Aim of the task: Write out the text of every item below word for word, leaving out the pictures.
──────── Records for the task ────────
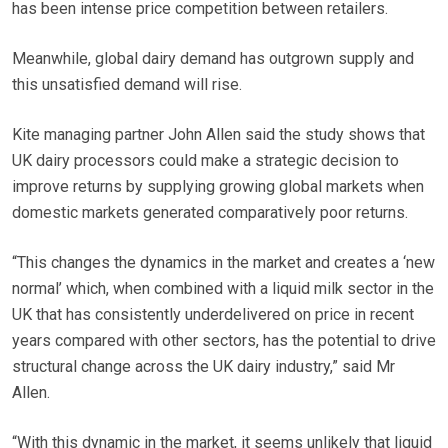
has been intense price competition between retailers.
Meanwhile, global dairy demand has outgrown supply and
this unsatisfied demand will rise.
Kite managing partner John Allen said the study shows that
UK dairy processors could make a strategic decision to
improve returns by supplying growing global markets when
domestic markets generated comparatively poor returns.
“This changes the dynamics in the market and creates a ‘new
normal’ which, when combined with a liquid milk sector in the
UK that has consistently underdelivered on price in recent
years compared with other sectors, has the potential to drive
structural change across the UK dairy industry,” said Mr
Allen.
“With this dynamic in the market, it seems unlikely that liquid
────────
Task result:
has been intense price competition between retailers.
Meanwhile, global dairy demand has outgrown supply and
this unsatisfied demand will rise.
Kite managing partner John Allen said the study shows that
UK dairy processors could make a strategic decision to
improve returns by supplying growing global markets when
domestic markets generated comparatively poor returns.
“This changes the dynamics in the market and creates a ‘new
normal’ which, when combined with a liquid milk sector in the
UK that has consistently underdelivered on price in recent
years compared with other sectors, has the potential to drive
structural change across the UK dairy industry,” said Mr
Allen.
“With this dynamic in the market, it seems unlikely that liquid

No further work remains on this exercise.